What all the faux economics of the last 30 years has actually delivered is an economy that has become more and more dominated by rent-seeking behaviour starting from an already high base.   This is the exact antithesis of a liberal approach; for rent-seeking is about carving up the existing cake to suit the carver; it is not about growth.  Persuade someone to take out a loan on ‘easy’ terms and quite soon he is paying you in perpetuity – his quick burst of spending then his long-term loss and your long-term gain.  And if you can secure the loan, either initially or when it’s consolidated, then you even avoid the risk of default.   Both Labour and Conservative mistook this for a proper and sustainable business model and gave the City everything it wanted.

For virtuous growth we need investment in new technology because it’s start-up companies with new products that create most new jobs and also the best jobs.  They generate the highest value added because they have novel products and so they set the pace for the whole economy.  Firms that aren’t innovating rarely add jobs and will find their product range becoming increasingly dated, increasingly subject to commodity pricing (as in your customers buy only because you offer the lowest possible prices, ultimately made possible only by the lowest possible wages).  

Politicians have always sort-of known this from Wilson’s “white heat of technology” speech onwards, but they’ve never worked out how to actually achieve it.  They routinely exhort students to go into science and engineering but ignore the fact that there are too few good jobs in these disciplines and that the City is a far better payer.

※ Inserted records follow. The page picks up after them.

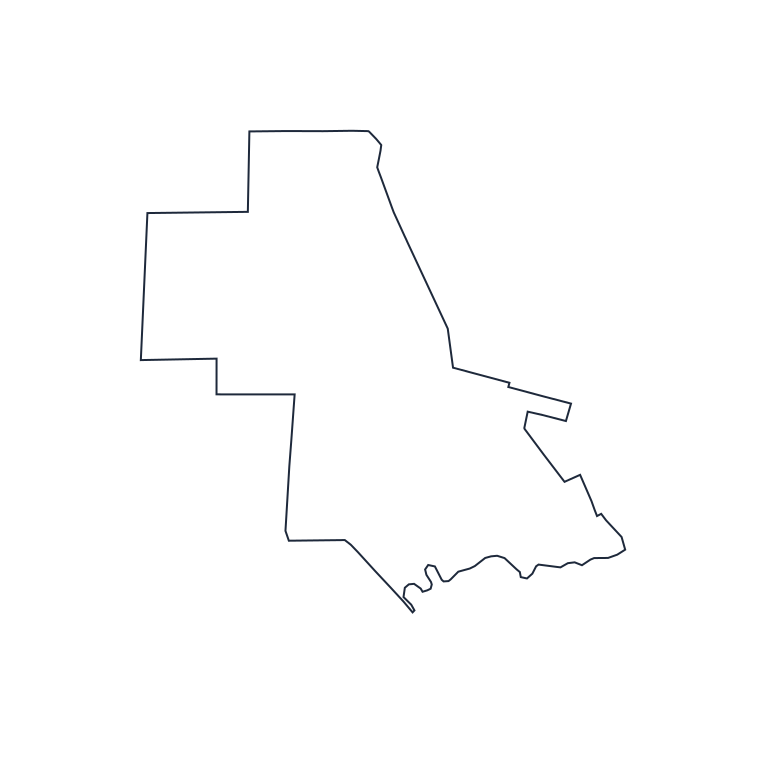 outline of Plosca, Teleorman, Romania, rotated 131°
{"feature_id": "2599482B28762716493728", "entity_name": "Plosca", "entity_type": "district", "adm_level": 2, "iso_a3": "ROU", "parent_name": "Romania", "parent_adm1": "Teleorman", "projection": "equal_earth", "projection_center": [25.135, 43.998], "detail": "fine", "context": "isolated", "style": "outline", "palette": "slate", "viewbox_px": 768, "rotation_deg": 131, "n_neighbors": 0, "source": "geoboundaries", "source_scale": "gbopen_adm2", "svg_char_len": 1472}
<svg xmlns="http://www.w3.org/2000/svg" viewBox="0 0 768 768"><g transform="rotate(131 384 384)"><path d="M525.3,583.0L474.7,527.0L501.7,503.6L450.5,444.6L486.9,417.3L508.3,401.4L533.9,381.7L559.5,362.0L564.7,353.0L527.5,311.2L527.1,303.6L528.0,293.5L531.0,267.8L533.3,245.4L535.4,226.6L537.6,212.6L534.9,212.5L532.7,218.6L532.0,229.5L524.1,234.6L518.9,233.8L515.1,230.2L514.7,226.1L514.3,222.1L515.5,218.6L511.4,216.0L507.9,214.5L504.0,216.4L502.6,218.6L500.2,226.8L497.0,231.3L491.6,231.9L488.3,225.9L493.9,212.0L493.9,209.5L490.4,206.0L487.7,205.5L476.9,204.8L467.0,198.2L461.8,196.0L448.9,193.5L443.8,190.1L439.4,185.9L436.3,178.8L436.9,162.3L436.8,158.1L440.0,154.1L437.3,149.1L436.9,148.5L429.8,147.6L425.8,148.6L421.8,149.6L418.9,148.9L408.5,133.3L406.6,130.5L398.6,127.7L393.5,123.1L390.9,115.7L381.1,113.0L377.5,111.2L368.3,100.8L359.8,96.0L350.8,93.3L343.6,104.3L341.2,126.9L339.5,134.9L343.9,136.6L340.9,142.3L336.3,150.5L323.9,176.4L339.4,183.6L332.5,217.1L325.7,248.3L325.2,249.2L310.6,257.4L303.5,244.2L292.6,222.4L276.1,230.0L288.2,254.4L304.7,288.2L300.8,290.1L326.4,342.6L300.4,372.2L261.6,459.4L260.2,462.4L258.9,465.4L251.9,480.8L248.1,489.2L245.5,494.0L241.5,501.2L230.0,522.0L227.0,527.6L224.9,531.3L217.5,535.5L210.2,539.7L207.2,541.7L205.5,542.8L205.4,543.0L204.2,550.6L203.3,560.9L203.5,561.8L213.9,574.3L233.2,595.9L257.2,623.7L281.7,651.3L343.4,599.7L410.2,674.7L525.5,583.2L525.3,583.0Z" fill="none" stroke="#1e293b" stroke-width="2"/></g></svg>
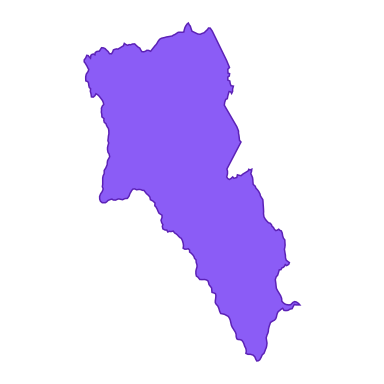 the district of Itaiópolis, Santa Catarina, Brazil
{"feature_id": "56859067B3149054277416", "entity_name": "Itaiópolis", "entity_type": "district", "adm_level": 2, "iso_a3": "BRA", "parent_name": "Brazil", "parent_adm1": "Santa Catarina", "projection": "equal_earth", "projection_center": [-49.885, -26.509], "detail": "fine", "context": "isolated", "style": "filled", "palette": "violet", "viewbox_px": 384, "rotation_deg": 0, "n_neighbors": 0, "source": "geoboundaries", "source_scale": "gbopen_adm2", "svg_char_len": 5496}
<svg xmlns="http://www.w3.org/2000/svg" viewBox="0 0 384 384"><path d="M299.8,304.9L298.7,303.6L297.5,302.7L296.1,301.9L294.6,301.6L293.0,302.4L291.7,303.7L290.6,304.7L288.8,304.9L287.4,304.7L286.1,304.5L284.6,303.8L283.4,302.9L281.9,301.3L281.6,298.3L280.6,295.7L279.4,293.7L278.3,291.9L277.4,290.4L276.4,288.4L276.1,286.2L275.8,283.2L275.3,279.6L276.1,277.0L277.7,275.1L278.6,272.1L279.3,269.8L280.9,269.7L281.9,267.9L283.4,267.3L284.6,266.1L285.3,264.6L286.6,265.6L288.7,264.4L289.4,262.6L287.5,261.2L286.2,260.1L285.5,257.9L285.4,255.1L285.0,253.1L284.7,251.1L284.4,249.2L284.8,247.5L285.1,245.1L284.9,242.1L284.8,239.9L283.5,238.3L282.7,236.0L282.2,233.0L281.3,230.9L279.8,230.3L278.7,229.2L277.2,230.2L275.8,230.6L274.4,229.3L273.4,227.4L272.1,226.4L271.5,224.8L270.3,223.3L268.4,222.7L266.5,220.7L265.1,218.9L263.9,216.7L263.5,213.6L263.6,211.6L263.5,209.1L263.3,206.1L263.1,203.6L263.0,201.6L262.8,199.6L261.5,197.6L260.4,195.8L260.0,194.0L258.6,191.3L257.2,189.5L256.0,188.3L255.2,186.2L253.2,184.4L252.9,181.5L252.8,179.5L252.5,177.5L251.5,175.1L250.8,173.6L251.5,171.4L251.8,169.2L250.0,170.0L248.8,169.3L248.1,170.9L246.3,172.0L244.5,173.1L242.7,174.2L241.1,175.7L239.1,175.3L237.4,174.8L236.8,177.5L235.3,177.9L234.0,178.3L232.7,176.9L231.0,178.5L229.3,179.5L227.7,178.5L226.7,176.9L227.5,173.8L227.5,171.1L226.9,169.0L241.0,142.0L239.5,140.3L239.2,137.5L238.9,135.1L238.5,133.2L238.5,131.0L236.8,126.7L224.3,105.2L224.7,102.2L225.7,99.4L227.3,98.7L227.8,96.0L228.5,93.5L229.1,91.5L230.7,91.9L231.6,93.5L232.6,91.4L232.6,89.0L233.4,86.1L231.0,85.7L230.2,83.5L229.8,81.0L227.8,80.0L227.8,77.1L229.3,76.0L229.6,73.6L228.0,73.1L227.8,69.3L229.5,67.5L226.6,60.5L222.1,51.3L212.2,31.0L210.2,28.1L208.5,28.0L207.5,29.5L205.9,31.0L204.2,32.7L202.8,33.2L201.4,33.7L200.2,34.3L197.8,34.0L192.0,31.2L191.1,28.7L190.3,26.1L189.3,24.9L188.3,23.0L187.0,24.1L185.8,25.9L185.0,27.4L184.3,29.7L183.8,32.0L182.3,32.3L180.2,32.2L178.2,32.3L176.5,33.4L174.9,34.5L173.4,35.1L172.2,36.0L166.3,37.0L164.7,37.5L162.9,37.9L161.3,38.3L159.6,39.3L158.1,41.3L157.1,43.1L156.2,44.5L155.1,45.6L150.6,51.3L148.6,50.4L146.8,50.3L145.4,51.3L143.5,51.8L141.8,51.6L140.6,49.7L139.8,48.1L138.1,47.1L136.3,45.5L134.7,43.9L132.5,44.0L130.5,44.8L129.1,44.6L127.7,45.3L126.0,44.6L124.3,43.4L123.5,45.7L121.9,46.7L120.1,47.8L117.9,49.1L116.5,48.9L114.9,49.3L113.4,49.9L112.7,51.9L111.5,53.8L109.5,53.7L108.1,51.5L106.4,50.0L105.1,48.6L103.5,47.9L101.6,47.7L100.5,49.3L99.4,51.1L96.7,51.5L95.2,52.6L94.9,54.8L93.5,54.0L92.0,54.4L90.9,55.3L90.5,58.2L89.4,57.1L88.2,55.6L86.8,55.3L85.7,57.9L84.2,59.9L84.2,61.9L85.2,63.1L86.2,64.8L87.1,66.3L87.8,67.9L88.7,69.2L88.2,71.3L86.3,74.1L85.7,76.7L85.7,78.7L85.8,80.9L87.7,81.6L88.5,83.0L88.8,85.5L89.3,87.5L90.6,88.7L90.3,91.3L91.0,93.8L91.4,96.9L93.3,97.1L94.9,95.7L96.0,93.7L97.7,94.8L99.1,96.1L100.5,97.9L102.5,100.6L103.4,102.8L103.7,104.5L102.4,105.9L101.4,108.2L101.5,110.2L101.3,112.1L101.8,114.3L101.9,116.9L104.0,118.6L103.8,120.4L104.3,122.4L105.9,123.6L106.6,125.5L107.5,127.2L108.4,128.4L108.8,130.7L108.9,133.7L108.4,136.1L108.2,138.3L107.9,140.7L108.7,143.0L108.0,145.4L107.5,147.6L107.5,149.6L108.0,152.3L109.1,154.0L109.7,156.8L108.5,158.9L107.6,160.5L107.3,162.3L107.2,164.6L105.8,167.9L104.2,170.4L104.2,173.6L103.1,175.9L102.7,178.0L102.7,179.8L102.7,182.1L102.7,184.4L102.3,186.7L103.2,188.9L102.3,191.4L100.6,193.9L99.6,196.5L99.7,199.2L100.5,201.3L102.2,202.7L103.7,202.7L105.4,202.7L106.6,201.9L108.1,200.4L110.4,199.5L111.9,199.1L113.3,200.0L115.6,200.1L117.6,199.2L118.9,198.9L120.5,199.3L122.6,199.7L124.9,198.6L127.4,198.4L129.1,196.0L129.9,193.6L130.8,192.1L131.7,190.5L132.9,189.1L134.7,188.9L136.6,189.8L139.1,189.4L141.1,189.7L142.3,190.3L144.0,190.4L145.2,192.0L146.4,193.6L148.5,195.4L149.9,197.1L150.4,199.7L153.0,201.1L155.0,203.0L154.8,205.8L156.0,207.0L157.2,209.2L158.1,211.4L159.0,213.2L160.3,214.1L162.0,215.2L162.0,217.6L161.0,220.2L161.7,222.7L162.9,224.7L162.3,226.3L162.9,228.9L165.0,230.0L166.8,230.1L167.8,232.0L169.4,231.3L170.9,231.6L173.2,231.1L174.7,233.0L176.2,233.9L177.5,235.0L178.7,236.4L180.0,237.6L181.3,238.4L182.4,240.6L183.2,243.4L183.5,245.9L183.1,248.2L184.8,249.2L186.9,249.1L188.2,248.7L189.6,250.1L189.6,252.0L191.3,253.3L193.0,255.1L194.0,256.6L194.5,258.3L196.0,259.9L196.2,262.4L197.0,264.9L197.0,267.0L196.3,269.2L195.9,271.1L195.9,273.8L196.4,276.1L197.9,277.1L199.8,279.5L202.1,279.6L204.6,279.5L206.4,279.9L207.9,280.8L208.6,282.7L209.0,284.6L210.3,286.3L211.6,288.0L211.8,290.6L212.0,292.4L213.8,292.9L215.5,293.7L215.9,295.7L215.6,298.8L215.3,300.8L215.3,302.7L216.2,304.3L217.8,306.0L218.8,308.3L219.7,311.4L220.7,313.5L222.2,313.8L224.4,314.3L226.3,315.3L228.3,316.4L229.4,318.1L230.2,320.0L230.8,322.6L231.4,325.3L232.4,327.5L233.3,328.8L234.1,330.2L235.3,332.0L236.1,334.2L236.2,336.8L236.8,338.8L238.0,339.5L239.8,339.6L241.7,340.2L242.9,341.7L243.8,343.5L244.6,346.0L245.9,348.6L246.3,351.1L245.9,353.4L247.9,354.3L250.4,354.3L253.1,355.1L254.8,356.8L255.8,359.3L256.8,361.0L258.5,360.7L259.8,359.7L261.1,357.4L262.2,354.9L264.0,353.3L264.9,351.1L265.6,349.1L266.3,347.6L266.7,345.7L267.0,343.1L266.6,340.6L266.2,337.8L267.0,335.1L267.8,333.3L268.3,331.6L268.5,329.1L269.1,326.6L269.8,324.5L270.5,322.5L272.3,321.3L274.5,320.1L275.7,318.8L276.4,317.0L276.8,315.0L277.4,313.1L278.3,311.5L279.6,310.6L281.0,309.3L282.7,308.3L284.0,310.4L285.9,310.6L287.9,310.4L290.1,309.1L292.1,308.7L293.4,306.1L294.4,304.5L295.9,304.9L297.6,304.9L299.8,304.9Z" fill="#8b5cf6" stroke="#5b21b6" stroke-width="1.5"/></svg>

Financing new technology may be important but there is absolutely no incentive for any bank to do so.   Technology start-ups may have a stunningly high return but many fail and in any case even as a financier you need highly experienced (meaning expensive) employees to sort the sheep from the goats.  So why bother?   It’s cheaper and easier to stick with consumer finance which you can do by numbers (“computer says…”).   Entirely uncoincidentally, this is exactly what the banks have been doing in recent years. 

As we have seen, the system works well for the banksters until it fails and it fails when a rising tide of consumer debt meets the falling productivity of the real economy at which point the debt becomes unsustainable and boom! – the financial system blows up.

So, my preliminary conclusion is that the problem goes way beyond simply getting the banks lending again (this simply isn’t going to happen with the existing banks; they are broke but in public denial aided and abetted by the government).   Policies which amount to rearranging the deck chairs are simply not going to work.  We need to start over with the banking system, we need to make consumer finance a very unattractive business and to make the banking sector actually serve the wider economy.  

This amounts to taking away the City’s favourite and most profitable toy and they will HATE it and proclaim it to be the end of the world, which in a way –  a good way – it would be.

And that is why one of the most alarming things I’ve heard in the last week is that the City is revising its opinion of George Osborne upwards; they think he is beginning to ‘get it’. 

Meaning in reality that his regulatory capture is going according to plan.